FT4: 12 pmol/l (Range 10 - 22) 16.67%
FT3: 3.1 pmol/l (Range 3 - 6) 3.33%
If those were your typical blood test results then you were very, very hypo! Those are hypo results. So, your TSH should have been a lot higher than 6. Those results are typical of Central Hypo. Putting you on only 25 mcg levo was a nonsense. With those results, and at your age, you should have been started on 50 mcg, a normal starter dose for adults, retested after six weeks and increased to 75. Starting on too low a dose can make things much worse, rather than better.
Does anyone know what it is that would cause my T3 to be consistently low but everything else kinda ok? Is that central hypothyroidism?
Your FT4 and TSH weren't any kind of ok! An OK FT4 would have been around 50% through the range. And an OK TSH would have corresponded to your FT4/3 levels. Yours doesn't.
The FT3 is supposed to be slightly lower than the FT4 percentage-wise. With your results, the gap between them is slightly too large, but you don't really have enough T4 to convert, and most T3 comes from conversion, even within the thyroid itself. Raise the T4 level and the T3 should also rise. But, you're only on 25 mcg T4, so you can't really expect to have much T3.
But that has nothing to do with the Central Hypo itself. It's to do with being under-replaced hypo. In other words: your doctor's fault.
I've had my antibodies tested and they were negative so no autoimmune issues so I literally don't know what could be causing it. Maybe I'm just a quirk because I've read that nearly all hypothyroidism cases are autoimmune in origin.
Well, you can't really rule out Hashi's on the basis of one test of just one of the Hashi's antibodies. There are two: TPO antibodies and Tg antibodies. Even if the TPOab are negative, the TgAB could be high, indicating Hashi's. Also, antibodies fluctuate all the time so just because they were negative today, doesn't mean they were yesterday nor that they will be next week.
Autoimmune issues are the main reason for hypothyroidism in the Western world, but there are plenty of other causes. And your cause would appear to be a pituitary/hypothalamus problem. And there are no antibodies for that. So, not a quirk at all, just not main-stream hypo.

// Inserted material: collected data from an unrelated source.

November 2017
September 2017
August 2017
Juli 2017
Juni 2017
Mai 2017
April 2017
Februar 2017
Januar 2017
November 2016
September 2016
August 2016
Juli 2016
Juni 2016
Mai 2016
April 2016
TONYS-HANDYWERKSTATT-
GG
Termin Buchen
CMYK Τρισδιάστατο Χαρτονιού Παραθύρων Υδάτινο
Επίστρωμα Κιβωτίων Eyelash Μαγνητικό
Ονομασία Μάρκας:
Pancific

Treatment is always the same, anyway, whatever the cause: thyroid hormone replacement.
However, the problem with Central Hypo is that the pituitary doesn't just produce TSH and ATCH. It produces a lot of other hormones too, and they could also be low. Human Growth Hormone, for example, and boy! you don't want to be low in that! So, they need testing. Is that what you meant by a pituitary assessment? Testing the other pituitary hormones? If so, which ones?

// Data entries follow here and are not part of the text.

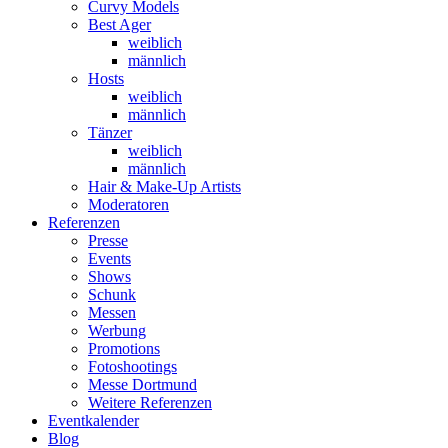
Curvy Models
Best Ager
weiblich
männlich
Hosts
weiblich
männlich
Tänzer
weiblich
männlich
Hair & Make-Up Artists
Moderatoren
Referenzen
Presse
Events
Shows
Schunk
Messen
Werbung
Promotions
Fotoshootings
Messe Dortmund
Weitere Referenzen
Eventkalender
Blog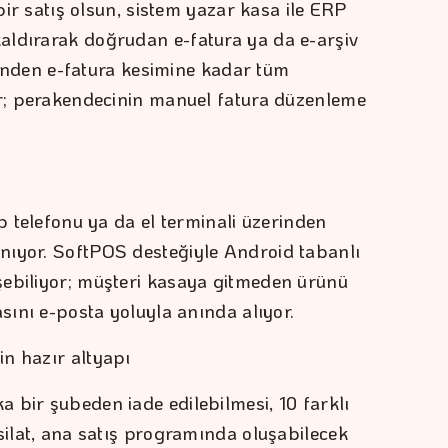
 bir satış olsun, sistem yazar kasa ile ERP
aldırarak doğrudan e-fatura ya da e-arşiv
işinden e-fatura kesimine kadar tüm
or; perakendecinin manuel fatura düzenleme
ep telefonu ya da el terminali üzerinden
nıyor. SoftPOS desteğiyle Android tabanlı
şebiliyor; müşteri kasaya gitmeden ürünü
asını e-posta yoluyla anında alıyor.
in hazır altyapı
 bir şubeden iade edilebilmesi, 10 farklı
silat, ana satış programında oluşabilecek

You ask does it matter, the cause, if treatment is the same?
Yes and no.
The cause doesn’t matter regarding the treatment. However, once you’re on a stable dose your doc will use TSH to monitor and adjust your dose. If the cause of your hypothyroidism is central then your TSH will never match your T3 and T4 levels, so at each blood test your doc will try to reduce your dose to get the TSH back into range. If this happens you’ll feel iller and iller, so then it is worth getting a proper diagnosis, if only to get them to test T3/4 and ignore the TSH.
I was just about to say exactly the same, central hypo should never be dosed on TSH because its not a thyroid problem, but a pituitary/ hypothalamus issue.
Although its treated with Levo I think is very important to get the diagnosis correct and to leave dose changes to a knowledgeable Endo, not a GP who has probably next to no idea about CH.